Stato-Mafia, Messineo apre indagine su esposto anonimo
Il 15 gennaio 1993, giorno in cui l’allora capo della mafia siciliana, Totò Riina, fu arrestato, i carabinieri, di nascosto agli inquirenti, sarebbero entrati nel covo del boss e lo smantellarono, prelevando carte scottanti che rivelavano nomi e verità importanti sulla trattativa Stato-mafia. Dopo 20 anni il mistero irrisolto dell’accordo tra boss e politica torna a far parlare di sé, questa volta grazie a una lettera anonima che rivela particolari ai magistrati di Palermo.
Quindi, come riporta l’edizione di oggi di Repubblica, si fa avanti tutta un’altra storia rispetto alla versione ufficiale sempre ribadita dai vertici del Ros: “Il covo del latitante fu subito perquisito e l’archivio del capomafia venne inizialmente nascosto in una caserma dei carabinieri”, questo scrive l’anonimo ben informato che a fine settembre ha messo in allerta il sostituto procuratore Nino Di Matteo e i suoi colleghi del pool. La lettera avverte i pm, di fare attenzione perché “sono spiati”, ci sono delle gole profonde in Procura e tra i Ros, che raccontano tutti i loro movimenti a Roma. L’unico pm di cui “potersi fidare è Ingroia”. Rivela particolari che solo un testimone diretto può aver vissuto.
Gli inquirenti indagano per convalidare l’autenticità delle verità raccontate nelle 12 pagine della nota, che sul frontespizio ha lo stemma della Repubblica, e dove ricorrono pure nomi di “politici della prima Repubblica”, finora rimasti fuori dalle indagini, che avrebbero avuto una parte nella presunta trattativa. E dice di scavare anche nel passato di questi, oltre a Mannino, Dell’Utri e Mancino.
C’è scritto infine che l’agenda rossa di Paolo Borsellino sarebbe stata presa da “un carabiniere”. Per quella sparizione era stato indagato e poi prosciolto il colonnello Giovanni Arcangioli, filmato in via D’Amelio mentre si allontanava dal teatro della strage con la borsa del magistrato in mano. Arcangioli ha sempre detto che nella borsa l’agenda non c’era.
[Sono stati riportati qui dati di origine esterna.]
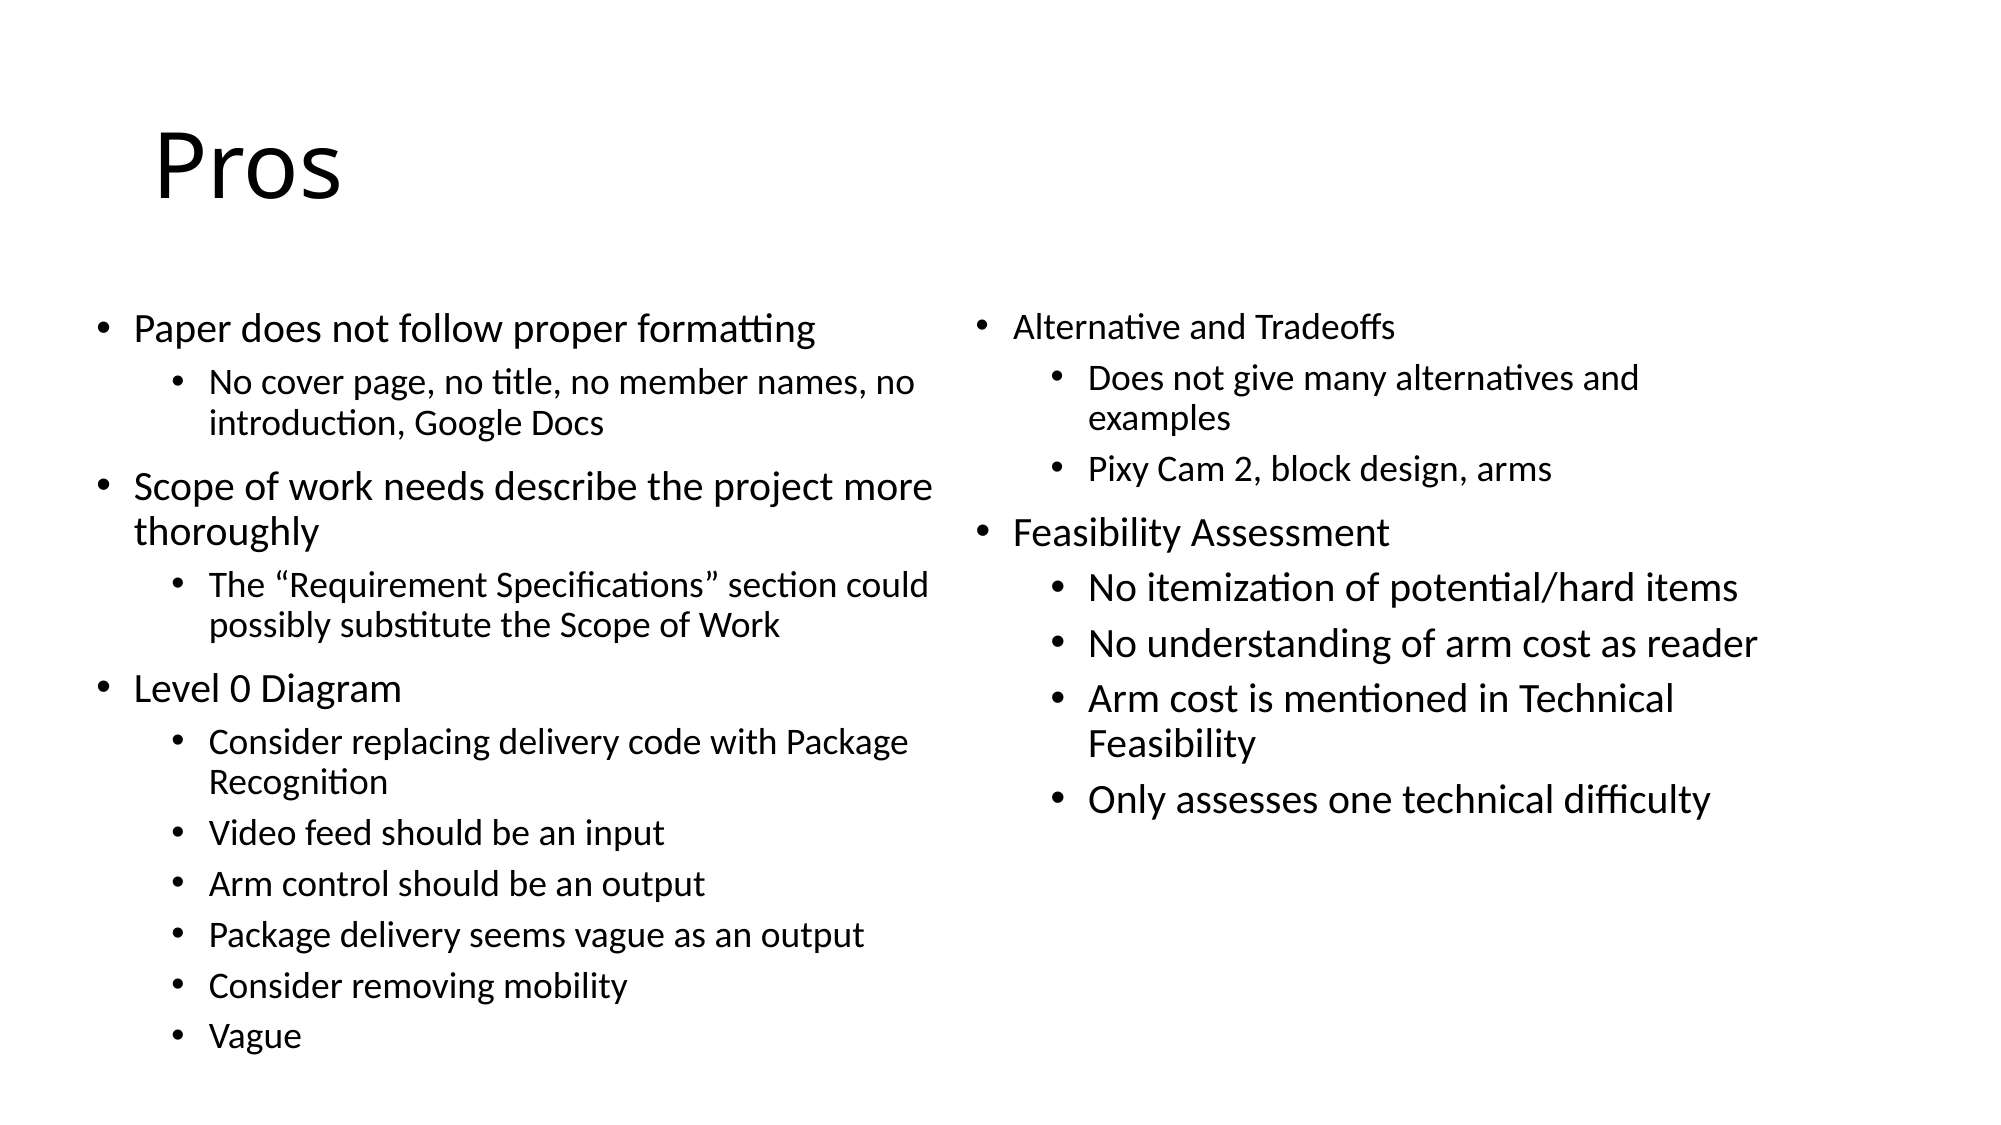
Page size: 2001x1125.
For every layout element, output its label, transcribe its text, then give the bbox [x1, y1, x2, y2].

text_box Alternative and Tradeoffs Does not give many alternatives and examples Pixy Cam 2, block design, arms Feasibility Assessment No itemization of potential/hard items No understanding of arm cost as reader Arm cost is mentioned in Technical Feasibility Only assesses one technical difficulty [960, 299, 1784, 1066]
title Pros [137, 59, 1863, 278]
list Paper does not follow proper formatting No cover page, no title, no member names, no introduction, Google Docs Scope of work needs describe the project more thoroughly The “Requirement Specifications” section could possibly substitute the Scope of Work Level 0 Diagram Consider replacing delivery code with Package Recognition Video feed should be an input Arm control should be an output Package delivery seems vague as an output Consider removing mobility Vague [81, 299, 960, 1066]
La precisione dei riferimenti fa ritenere che il nuovo “corvo” di Palermo sia probabilmente un uomo degli stessi apparati investigativi, magari deluso per l’archiviazione di una sua indagine, e riferisca notizie tutte da verificare.
“Stiamo indagando sul contenuto dell’esposto anonimo – dichiara il procuratore Francesco Messineo – per accertare se quanto scritto all’interno corrisponda al vero o sia falso. Siamo alla ricerca di riscontri perche’ ci sono fatti ancora inediti. Soltanto allora potremo capire se l’autore e’ una persona che denota una vera conoscenza interna dei fatti”.